» **Prompt**:
Skip all pictures. Write out the data below from its first line through the line that contains "align-items: flex-start ->".

» **Records**:

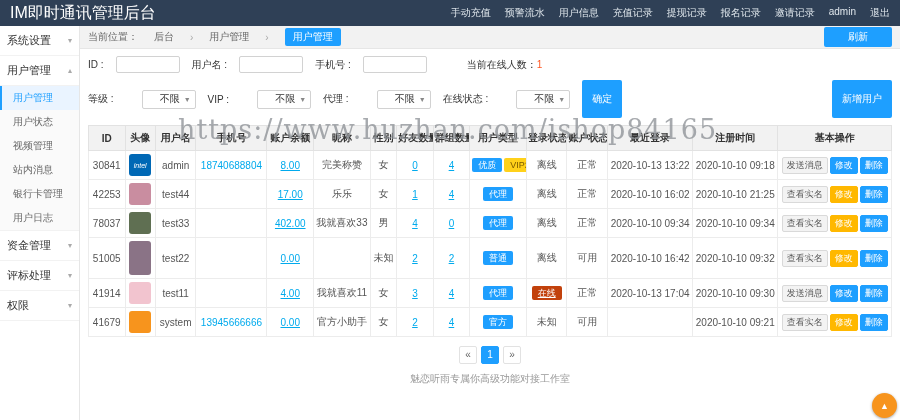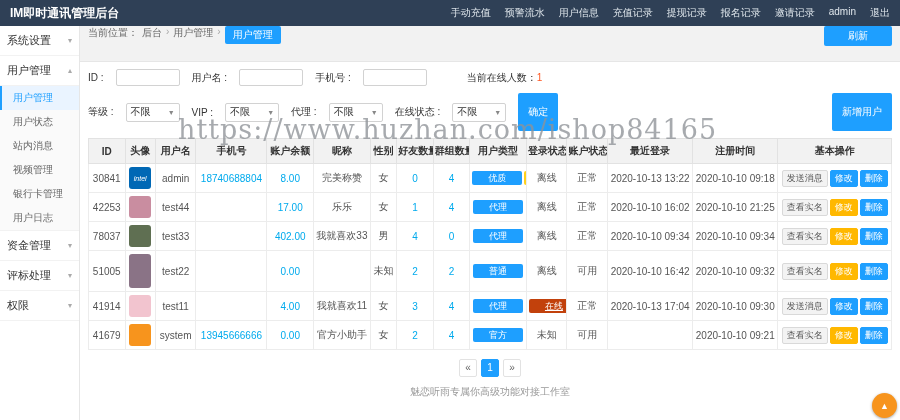"IM即时通讯管理后台" .topbar-title { font-size: 12px -> 16px; font-weight: bold -> normal }
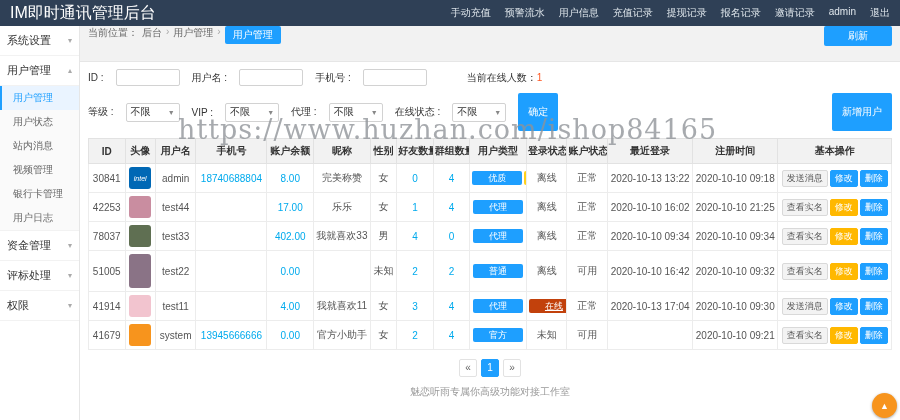"当前位置：" .crumb-bar { align-items: flex-start -> center; gap: 4px -> 16px; height: 36px -> 23px }
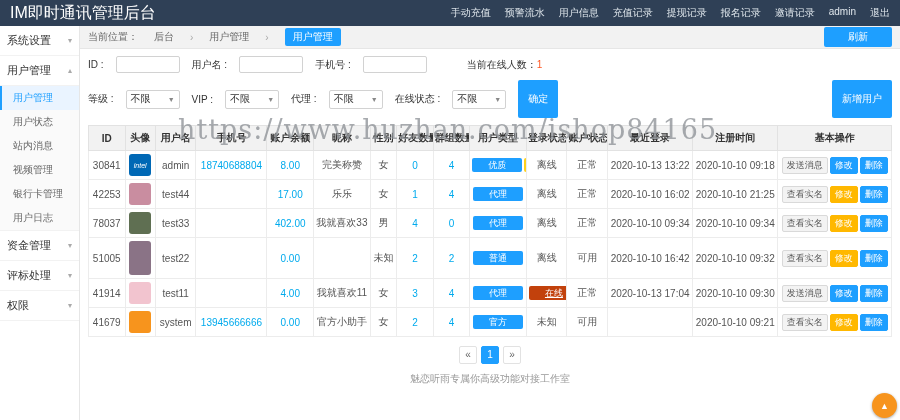"不限" .f-select { justify-content: space-between -> flex-end; margin-left: none -> 16px }
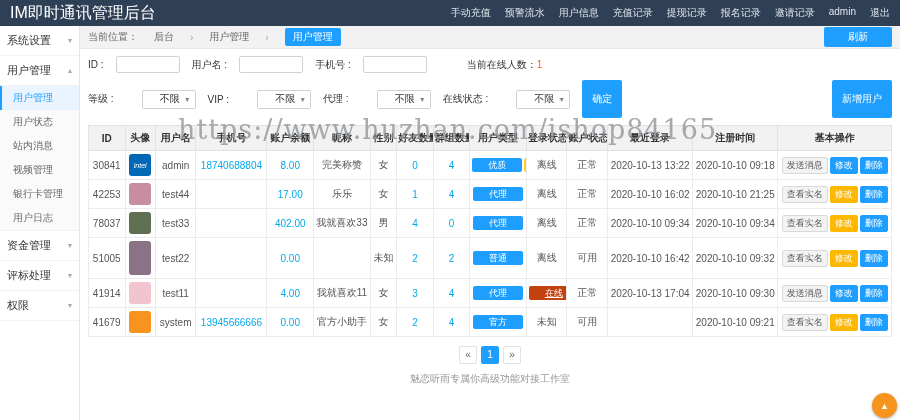"站内消息" div.side-sub-item { order: before "视频管理" -> after "视频管理" }
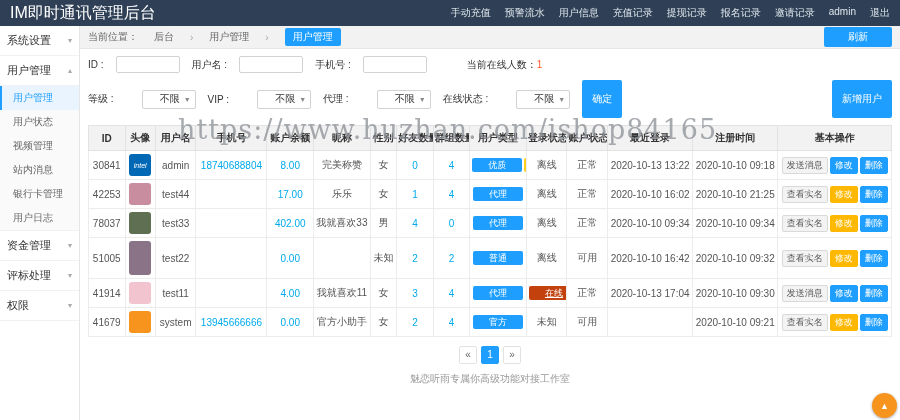"8.00" .u { text-decoration: none -> underline }
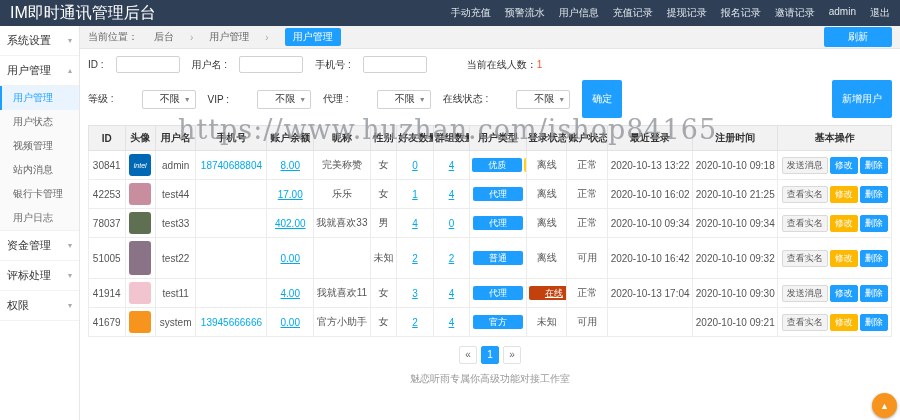"优质" .badge { padding: 1px 16px -> 1px 6px }
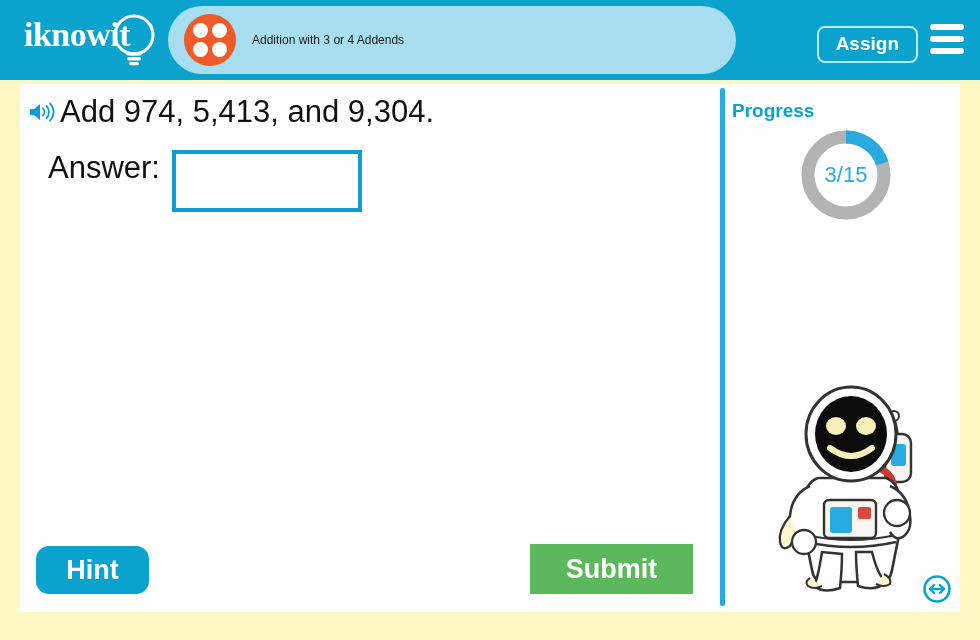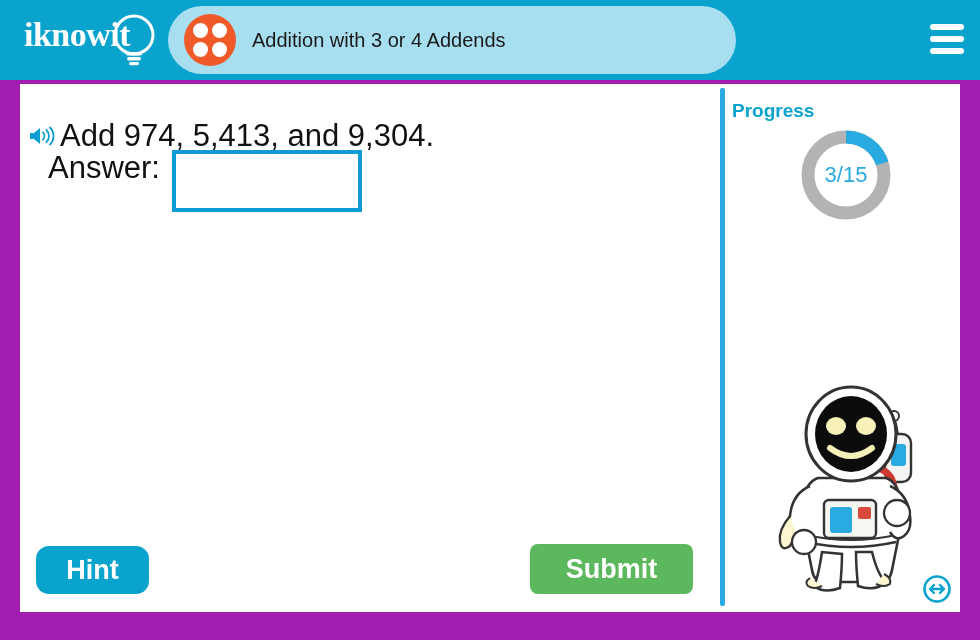"iknowit" .app-frame { background: #a21caf -> #fef9c3 }
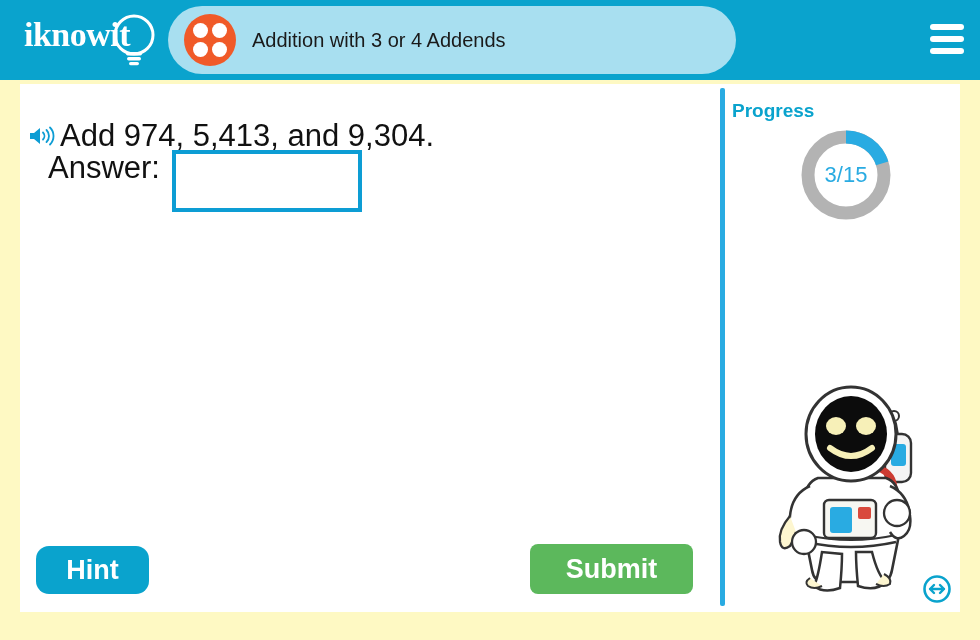"Addition with 3 or 4" .title-text { font-size: 20px -> 12px }
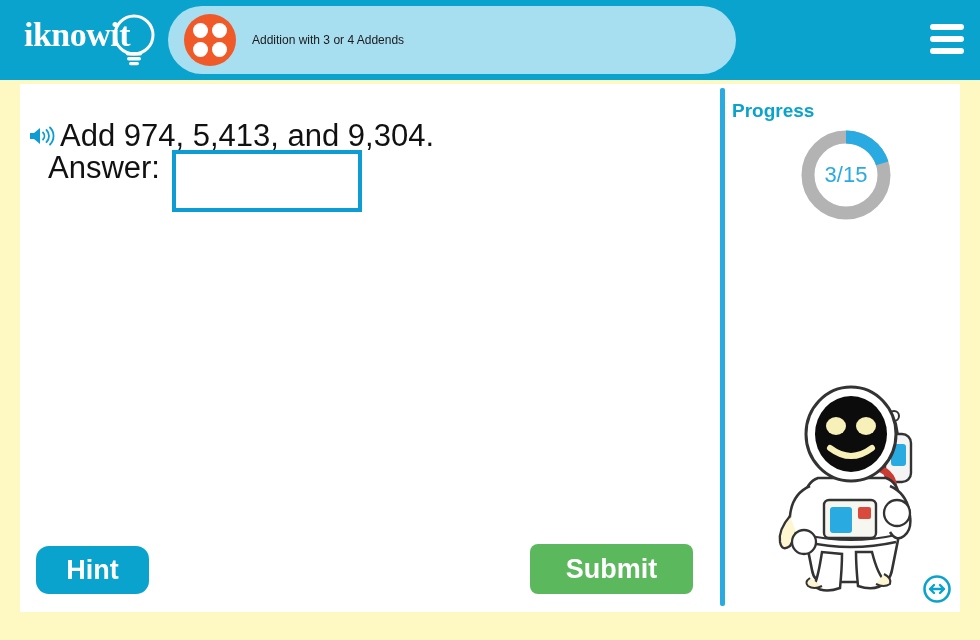"Assign" button.assign-button { html: none -> <button>Assign</button> }
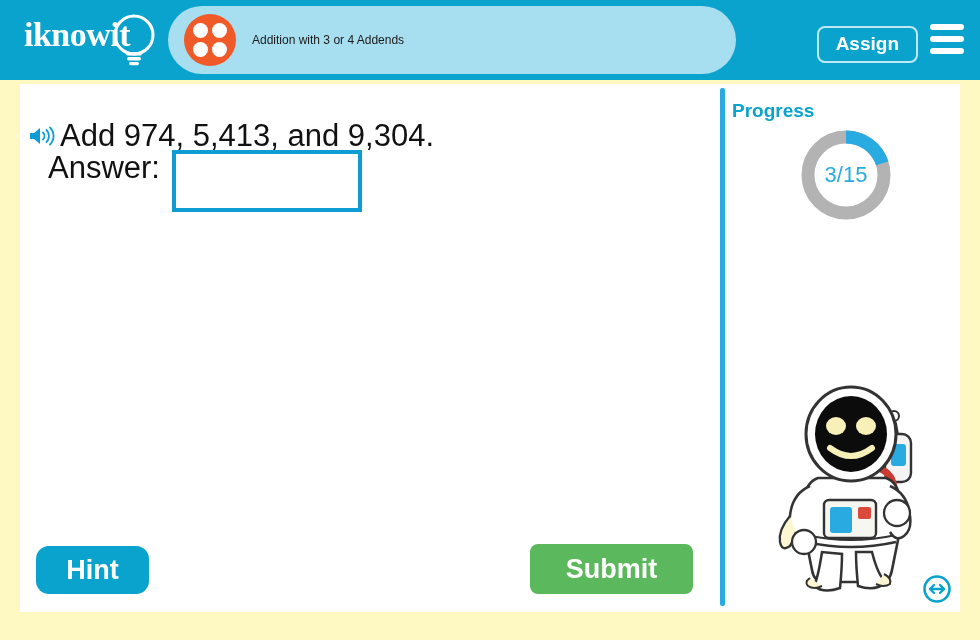"Add 974, 5,413, and 9,304." .question-row { margin-top: 24px -> none }
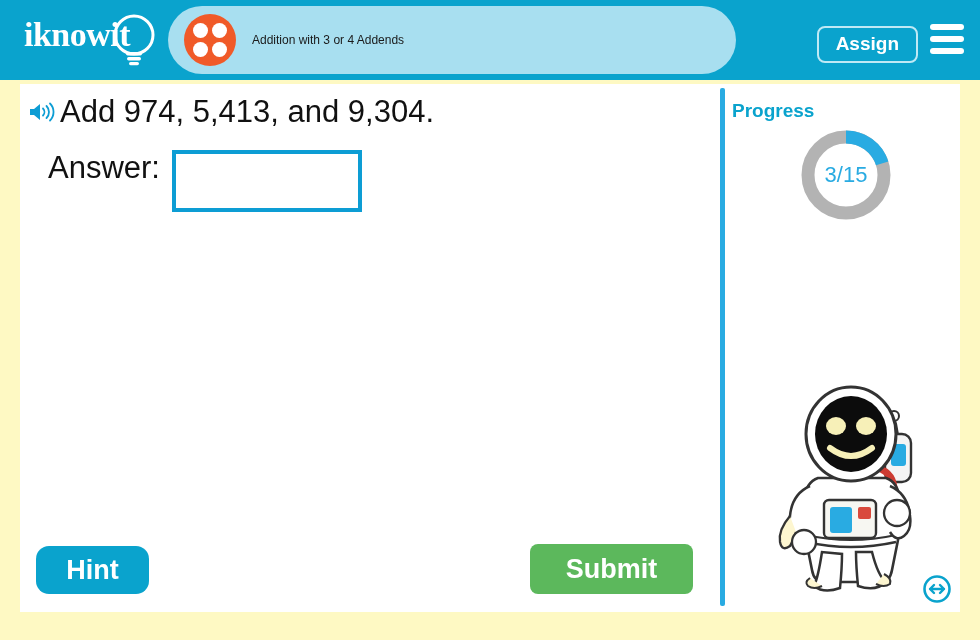"Submit" .submit-button { border-radius: 8px -> 0 }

» **Result**:
"IM即时通讯管理后台" .topbar-title { font-size: 12px -> 16px; font-weight: bold -> normal }
"当前位置：" .crumb-bar { align-items: flex-start -> center; gap: 4px -> 16px; height: 36px -> 23px }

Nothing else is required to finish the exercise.